İstanbul düştüğü için hayallerimiz suya düştü.

İstanbul düştüğü için iddialarımızı yitirdik.

İstanbul düştüğü için rüya göremez olduk. Kaç kuşak, İstanbul rüyası görmeden yaşıyor!

İstanbul düştüğü için hayatımız soldu; nefesimiz dondu; tarih durdu ve hakikat yolculuğumuz son buldu.

İşte o yüzden İstanbul'un gökkubbesi çöktü ve o yüzden İstanbul, rüya göremez oldu.

İstanbul gitti. Şiir bitti.

Belki de şiir bitince, İstanbul da çekti gitti.

İSTANBUL OLMADAN ASLA!

Oysa İstanbul olmadan, İstanbul asil ruhuna yeniden kavuşmadan, İstanbul toparlanmadan ve ayağa kalkmadan kendimize gelebileceğimizi düşünmeyelim bile.

Ama biz kendimize gelemediğimiz sürece, İstanbul'un kendine gelemeyeceğini de iyi bilelim. Biz olmadığımız için, biz burada olamadığımız için İstanbul yok.

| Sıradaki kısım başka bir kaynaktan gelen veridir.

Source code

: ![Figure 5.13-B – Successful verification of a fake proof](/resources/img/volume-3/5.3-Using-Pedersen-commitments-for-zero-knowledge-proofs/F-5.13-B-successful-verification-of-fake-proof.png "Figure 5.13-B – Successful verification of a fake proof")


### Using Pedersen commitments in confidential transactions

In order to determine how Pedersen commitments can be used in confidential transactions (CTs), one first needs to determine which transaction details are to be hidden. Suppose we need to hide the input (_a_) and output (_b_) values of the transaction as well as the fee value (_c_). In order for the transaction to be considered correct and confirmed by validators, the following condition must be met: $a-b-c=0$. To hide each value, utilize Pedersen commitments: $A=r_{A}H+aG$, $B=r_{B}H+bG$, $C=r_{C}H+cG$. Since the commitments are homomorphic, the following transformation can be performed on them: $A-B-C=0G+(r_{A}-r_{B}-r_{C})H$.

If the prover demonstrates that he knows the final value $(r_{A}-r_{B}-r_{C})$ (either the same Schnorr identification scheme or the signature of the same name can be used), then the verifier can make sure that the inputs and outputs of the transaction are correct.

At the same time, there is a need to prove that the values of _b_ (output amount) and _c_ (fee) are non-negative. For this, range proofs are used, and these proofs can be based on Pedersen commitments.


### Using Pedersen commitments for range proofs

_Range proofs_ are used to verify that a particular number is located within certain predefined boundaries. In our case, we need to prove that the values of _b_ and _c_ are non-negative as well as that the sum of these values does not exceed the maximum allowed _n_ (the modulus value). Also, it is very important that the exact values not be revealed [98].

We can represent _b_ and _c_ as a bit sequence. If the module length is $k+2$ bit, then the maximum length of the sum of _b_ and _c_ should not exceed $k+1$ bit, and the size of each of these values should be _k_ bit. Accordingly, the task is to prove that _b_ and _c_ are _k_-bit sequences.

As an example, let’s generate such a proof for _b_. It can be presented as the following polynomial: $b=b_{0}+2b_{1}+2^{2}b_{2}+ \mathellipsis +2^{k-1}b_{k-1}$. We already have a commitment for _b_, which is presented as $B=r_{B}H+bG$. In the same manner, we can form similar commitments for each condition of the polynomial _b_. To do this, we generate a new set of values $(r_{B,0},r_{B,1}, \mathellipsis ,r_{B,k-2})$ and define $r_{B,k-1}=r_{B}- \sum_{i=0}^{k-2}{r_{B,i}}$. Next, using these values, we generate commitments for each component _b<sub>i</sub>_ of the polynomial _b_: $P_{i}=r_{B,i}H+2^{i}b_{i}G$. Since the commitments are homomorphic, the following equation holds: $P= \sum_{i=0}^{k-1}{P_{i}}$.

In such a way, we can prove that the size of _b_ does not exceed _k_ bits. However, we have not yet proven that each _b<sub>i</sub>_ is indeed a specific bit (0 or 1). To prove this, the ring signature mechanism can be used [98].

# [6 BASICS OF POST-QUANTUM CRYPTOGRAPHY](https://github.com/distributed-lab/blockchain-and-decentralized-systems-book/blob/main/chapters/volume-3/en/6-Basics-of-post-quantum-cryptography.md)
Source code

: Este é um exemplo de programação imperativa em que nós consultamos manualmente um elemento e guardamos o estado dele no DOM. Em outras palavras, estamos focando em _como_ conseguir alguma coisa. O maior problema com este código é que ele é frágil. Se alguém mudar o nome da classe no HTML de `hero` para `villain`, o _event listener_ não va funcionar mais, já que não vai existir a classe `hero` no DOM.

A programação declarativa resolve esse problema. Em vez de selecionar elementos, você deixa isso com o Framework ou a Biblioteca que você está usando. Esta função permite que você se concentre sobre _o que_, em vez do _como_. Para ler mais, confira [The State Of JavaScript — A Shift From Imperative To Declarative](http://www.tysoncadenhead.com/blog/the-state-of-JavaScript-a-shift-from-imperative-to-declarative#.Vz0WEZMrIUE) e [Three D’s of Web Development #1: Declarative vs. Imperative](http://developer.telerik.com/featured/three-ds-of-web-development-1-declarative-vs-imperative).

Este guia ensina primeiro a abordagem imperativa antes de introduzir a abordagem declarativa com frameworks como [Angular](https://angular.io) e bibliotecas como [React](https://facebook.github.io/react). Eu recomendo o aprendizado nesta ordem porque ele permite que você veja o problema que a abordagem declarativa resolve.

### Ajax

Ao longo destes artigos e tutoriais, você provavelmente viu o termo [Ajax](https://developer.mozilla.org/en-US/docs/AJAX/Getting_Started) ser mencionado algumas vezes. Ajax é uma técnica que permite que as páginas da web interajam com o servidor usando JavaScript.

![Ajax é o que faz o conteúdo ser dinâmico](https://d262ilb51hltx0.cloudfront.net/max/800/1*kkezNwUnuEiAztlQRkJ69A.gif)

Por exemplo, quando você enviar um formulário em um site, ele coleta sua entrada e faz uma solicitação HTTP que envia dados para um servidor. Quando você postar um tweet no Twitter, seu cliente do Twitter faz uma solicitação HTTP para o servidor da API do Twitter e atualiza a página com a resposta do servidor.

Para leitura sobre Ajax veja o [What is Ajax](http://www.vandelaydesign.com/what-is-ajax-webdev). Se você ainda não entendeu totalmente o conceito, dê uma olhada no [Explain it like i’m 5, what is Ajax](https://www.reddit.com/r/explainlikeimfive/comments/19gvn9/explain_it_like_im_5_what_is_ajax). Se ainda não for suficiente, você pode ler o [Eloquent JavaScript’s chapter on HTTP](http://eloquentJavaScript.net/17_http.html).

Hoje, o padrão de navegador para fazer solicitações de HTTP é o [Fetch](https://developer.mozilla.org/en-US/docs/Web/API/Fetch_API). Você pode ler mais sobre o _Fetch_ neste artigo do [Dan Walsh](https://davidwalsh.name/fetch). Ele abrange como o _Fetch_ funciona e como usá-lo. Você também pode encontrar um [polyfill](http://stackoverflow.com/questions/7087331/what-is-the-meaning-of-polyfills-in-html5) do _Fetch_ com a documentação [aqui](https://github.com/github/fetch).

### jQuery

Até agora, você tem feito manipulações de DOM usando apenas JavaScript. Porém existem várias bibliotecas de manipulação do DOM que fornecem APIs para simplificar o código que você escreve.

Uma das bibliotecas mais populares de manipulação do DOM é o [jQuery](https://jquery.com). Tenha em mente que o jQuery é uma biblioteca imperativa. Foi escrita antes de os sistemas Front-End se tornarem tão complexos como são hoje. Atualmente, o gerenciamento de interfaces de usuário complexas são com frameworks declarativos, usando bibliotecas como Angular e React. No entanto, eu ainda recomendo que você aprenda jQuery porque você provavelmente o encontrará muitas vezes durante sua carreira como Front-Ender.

İstanbul, 'fatih'ini arıyor: İstanbul'u yeniden diriltecek, İstanbul'u yeniden gül bahçesine, lâle bahçesine, bir şehrayine çevirecek 'fâtih'ini arıyor İstanbul.

Evet İstanbul, can çekişiyor: Ölümlerden ölüm beğeniyor her geçen gün.

Ama İstanbul, ölmeyecek. Atlılar, İstanbul'u kurtarmaya gelecek; koşu bittikten sonra da koşmasını bilen atlılar.

İstanbul'un diriltici bir soluğa, hayat bahşedici bir ses'e ihtiyacı var: İsrafil'in kalk borusu gibi diriltici, silkeleyici, ruh üfleyici, derinlerden, ta derinlerden, ötelerden, ötelerin ötesinden gelecek, yeniden diriliş muştusunu getirecek ve İstanbul'u yeniden kendine getirerek ayağa kaldıracak gür bir sese.

ÇİLESİNİ DOLDURUYOR İSTANBUL

İstanbul yeniden gelecek, yeniden dirilecek.

Bir gün Eyüp çilesi çeken Ayasofya çilesini dolduracak.

Süleymaniye, uzun süren derviş zikrini tamamlayacak.

Sultanahmet, Ayasofya'nın çilesine daha fazla dayanamayacak, Süleymaniye'nin zikriyle vecde gelerek hakikat şarkısının şiirini besteleyecek.

Rabbimiz, Ayasofya'nın çilesine ve Süleymaniye'nin zikrine elbet bir gün karşılık verecek ve Sultanahmet'in hüznü bayram şölenine dönüşecek.

Ayasofya ayakta olduğu sürece, Süleymaniye Ayasofya'ya baktığı sürece, Sultanahmet'in gül çeşmesi bir gün gürül gürül akacak ve hepimizi yeniden hakikat suyuyla sulayacak.

Şu ân İstanbul, zifiri karanlıkta çilesini dolduruyor: Karanlık bitecek, sabah olacak ve güneş yeniden İstanbul'un ufkundan doğacak.

O günü görüyor gibiyim: Çünkü İstanbul'un rüyasını görüyorum: Kalbi Mekke atan, ruhu Medine şarkısı çalan İstanbul'un rüyasını kalbime gömdüm; kalbimde büyütüyorum.